* [ACTIVITY]: Exact copy without images: repeat every entry as written.

= Beginning of Section =

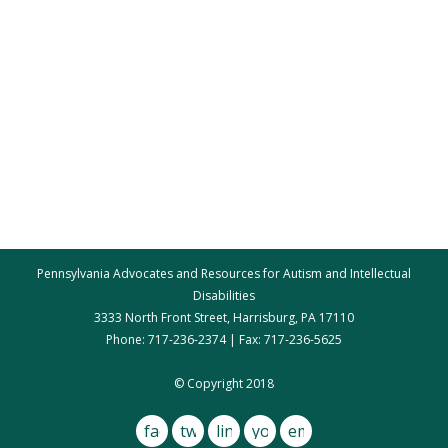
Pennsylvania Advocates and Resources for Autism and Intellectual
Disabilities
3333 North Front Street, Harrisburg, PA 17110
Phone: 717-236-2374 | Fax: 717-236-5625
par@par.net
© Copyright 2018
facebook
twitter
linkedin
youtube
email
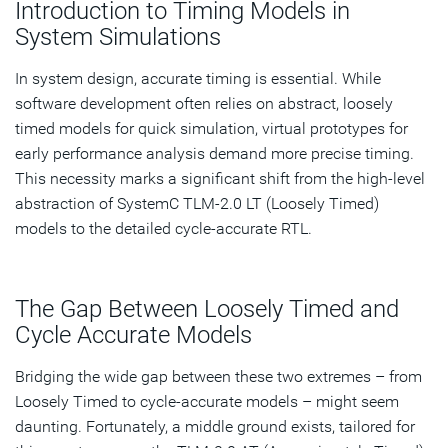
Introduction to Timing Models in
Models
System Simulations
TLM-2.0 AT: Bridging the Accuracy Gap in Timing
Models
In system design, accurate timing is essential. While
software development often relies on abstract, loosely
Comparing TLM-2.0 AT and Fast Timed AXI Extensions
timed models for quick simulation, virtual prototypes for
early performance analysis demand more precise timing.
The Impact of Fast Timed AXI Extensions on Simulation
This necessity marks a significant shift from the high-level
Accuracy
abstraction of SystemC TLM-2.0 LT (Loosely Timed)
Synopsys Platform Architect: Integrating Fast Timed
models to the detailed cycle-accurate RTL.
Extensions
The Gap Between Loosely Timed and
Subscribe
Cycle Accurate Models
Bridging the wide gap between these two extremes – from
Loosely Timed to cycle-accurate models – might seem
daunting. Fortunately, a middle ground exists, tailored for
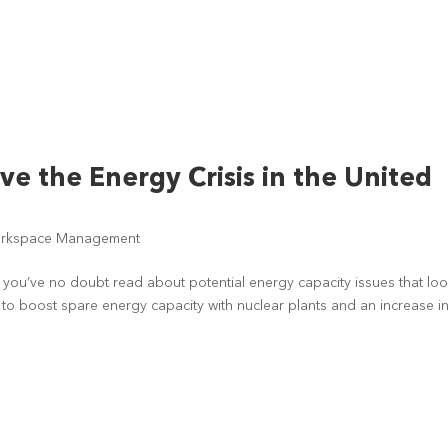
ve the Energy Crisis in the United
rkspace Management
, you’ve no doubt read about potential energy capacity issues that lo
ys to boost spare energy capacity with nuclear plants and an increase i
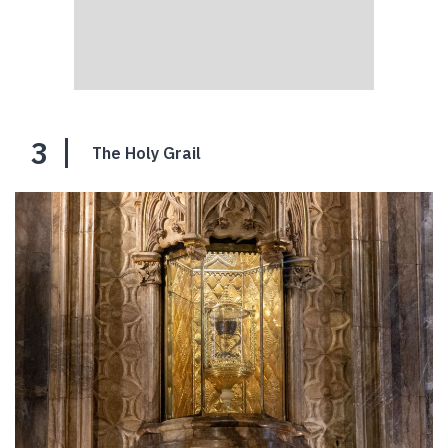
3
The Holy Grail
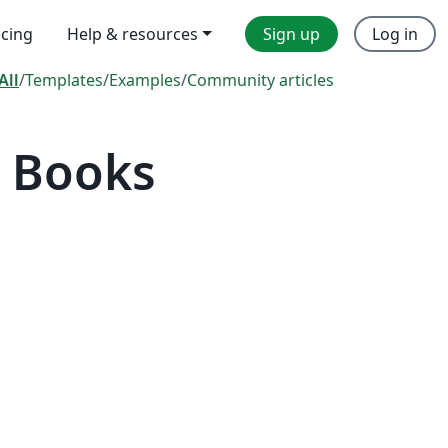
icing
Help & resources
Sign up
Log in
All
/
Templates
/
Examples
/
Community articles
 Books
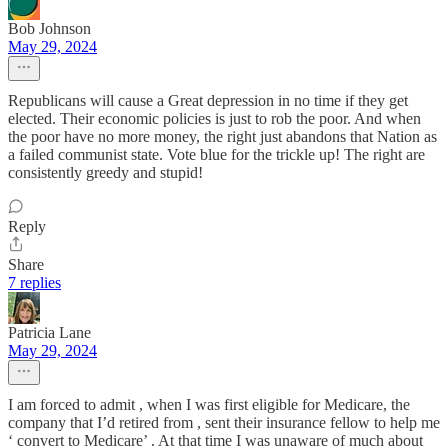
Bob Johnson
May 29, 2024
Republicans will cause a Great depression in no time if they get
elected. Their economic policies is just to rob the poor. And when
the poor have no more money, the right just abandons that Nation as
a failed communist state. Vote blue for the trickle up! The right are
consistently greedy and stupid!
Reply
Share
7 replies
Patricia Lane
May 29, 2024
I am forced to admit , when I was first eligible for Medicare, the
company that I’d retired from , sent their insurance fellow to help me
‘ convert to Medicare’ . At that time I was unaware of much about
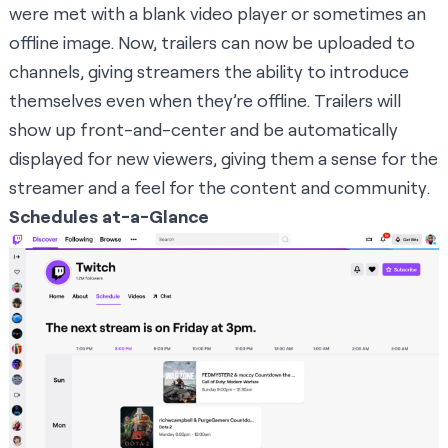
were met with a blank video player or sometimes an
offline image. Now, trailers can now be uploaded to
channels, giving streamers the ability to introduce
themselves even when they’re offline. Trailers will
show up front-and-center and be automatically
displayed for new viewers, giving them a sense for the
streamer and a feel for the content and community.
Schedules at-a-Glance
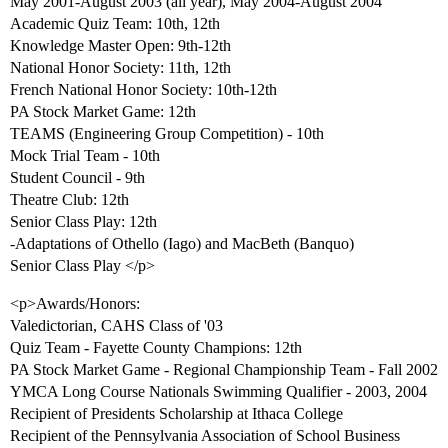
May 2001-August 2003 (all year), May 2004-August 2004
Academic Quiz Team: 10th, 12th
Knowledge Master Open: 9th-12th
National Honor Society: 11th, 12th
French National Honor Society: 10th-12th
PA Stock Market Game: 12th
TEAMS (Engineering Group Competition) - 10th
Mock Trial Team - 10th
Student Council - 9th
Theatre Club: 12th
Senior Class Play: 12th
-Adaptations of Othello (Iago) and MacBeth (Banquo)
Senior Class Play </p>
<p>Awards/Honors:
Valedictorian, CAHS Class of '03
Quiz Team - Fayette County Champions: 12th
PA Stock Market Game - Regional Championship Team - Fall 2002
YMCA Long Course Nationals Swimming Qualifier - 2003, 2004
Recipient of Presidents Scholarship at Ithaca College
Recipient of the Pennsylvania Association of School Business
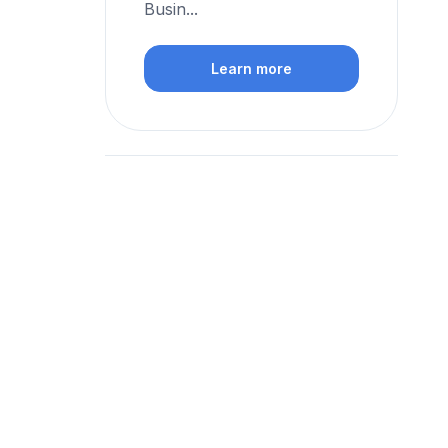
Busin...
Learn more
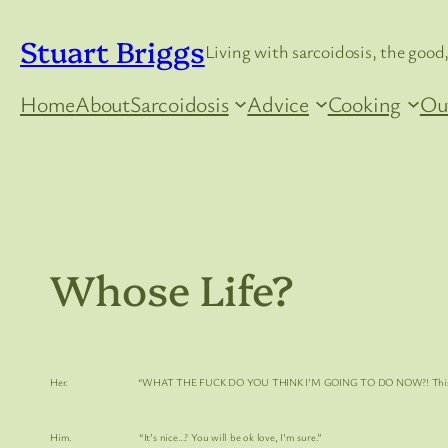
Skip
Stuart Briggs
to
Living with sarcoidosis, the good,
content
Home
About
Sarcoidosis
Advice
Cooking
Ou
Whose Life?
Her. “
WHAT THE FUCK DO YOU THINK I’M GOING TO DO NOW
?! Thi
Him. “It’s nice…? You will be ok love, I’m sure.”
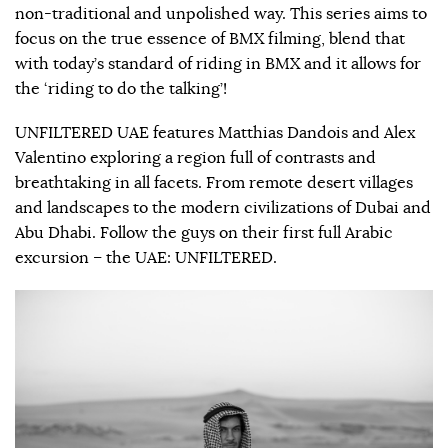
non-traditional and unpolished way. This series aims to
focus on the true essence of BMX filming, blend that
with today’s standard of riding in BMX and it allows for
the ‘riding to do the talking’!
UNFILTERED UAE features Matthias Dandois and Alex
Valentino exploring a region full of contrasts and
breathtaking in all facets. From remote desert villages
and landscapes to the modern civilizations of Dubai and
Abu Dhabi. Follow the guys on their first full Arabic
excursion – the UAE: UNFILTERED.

= End of Section =

* [OUTPUT OF THE EXERCISE]:
Pennsylvania Advocates and Resources for Autism and Intellectual
Disabilities
3333 North Front Street, Harrisburg, PA 17110
Phone: 717-236-2374 | Fax: 717-236-5625
par@par.net
© Copyright 2018
facebook
twitter
linkedin
youtube
email
Introduction to Timing Models in
Models
System Simulations
TLM-2.0 AT: Bridging the Accuracy Gap in Timing
Models
In system design, accurate timing is essential. While
software development often relies on abstract, loosely
Comparing TLM-2.0 AT and Fast Timed AXI Extensions
timed models for quick simulation, virtual prototypes for
early performance analysis demand more precise timing.
The Impact of Fast Timed AXI Extensions on Simulation
This necessity marks a significant shift from the high-level
Accuracy
abstraction of SystemC TLM-2.0 LT (Loosely Timed)
Synopsys Platform Architect: Integrating Fast Timed
models to the detailed cycle-accurate RTL.
Extensions
The Gap Between Loosely Timed and
Subscribe
Cycle Accurate Models
Bridging the wide gap between these two extremes – from
Loosely Timed to cycle-accurate models – might seem
daunting. Fortunately, a middle ground exists, tailored for
ve the Energy Crisis in the United
rkspace Management
, you’ve no doubt read about potential energy capacity issues that lo
ys to boost spare energy capacity with nuclear plants and an increase i
3
The Holy Grail
icing
Help & resources
Sign up
Log in
All
/
Templates
/
Examples
/
Community articles
 Books
Bob Johnson
May 29, 2024
Republicans will cause a Great depression in no time if they get
elected. Their economic policies is just to rob the poor. And when
the poor have no more money, the right just abandons that Nation as
a failed communist state. Vote blue for the trickle up! The right are
consistently greedy and stupid!
Reply
Share
7 replies
Patricia Lane
May 29, 2024
I am forced to admit , when I was first eligible for Medicare, the
company that I’d retired from , sent their insurance fellow to help me
‘ convert to Medicare’ . At that time I was unaware of much about
were met with a blank video player or sometimes an
offline image. Now, trailers can now be uploaded to
channels, giving streamers the ability to introduce
themselves even when they’re offline. Trailers will
show up front-and-center and be automatically
displayed for new viewers, giving them a sense for the
streamer and a feel for the content and community.
Schedules at-a-Glance
May 2001-August 2003 (all year), May 2004-August 2004
Academic Quiz Team: 10th, 12th
Knowledge Master Open: 9th-12th
National Honor Society: 11th, 12th
French National Honor Society: 10th-12th
PA Stock Market Game: 12th
TEAMS (Engineering Group Competition) - 10th
Mock Trial Team - 10th
Student Council - 9th
Theatre Club: 12th
Senior Class Play: 12th
-Adaptations of Othello (Iago) and MacBeth (Banquo)
Senior Class Play </p>
<p>Awards/Honors:
Valedictorian, CAHS Class of '03
Quiz Team - Fayette County Champions: 12th
PA Stock Market Game - Regional Championship Team - Fall 2002
YMCA Long Course Nationals Swimming Qualifier - 2003, 2004
Recipient of Presidents Scholarship at Ithaca College
Recipient of the Pennsylvania Association of School Business
Busin...
Learn more
Skip
Stuart Briggs
to
Living with sarcoidosis, the good,
content
Home
About
Sarcoidosis
Advice
Cooking
Ou
Whose Life?
Her. “
WHAT THE FUCK DO YOU THINK I’M GOING TO DO NOW
?! Thi
Him. “It’s nice…? You will be ok love, I’m sure.”
non-traditional and unpolished way. This series aims to
focus on the true essence of BMX filming, blend that
with today’s standard of riding in BMX and it allows for
the ‘riding to do the talking’!
UNFILTERED UAE features Matthias Dandois and Alex
Valentino exploring a region full of contrasts and
breathtaking in all facets. From remote desert villages
and landscapes to the modern civilizations of Dubai and
Abu Dhabi. Follow the guys on their first full Arabic
excursion – the UAE: UNFILTERED.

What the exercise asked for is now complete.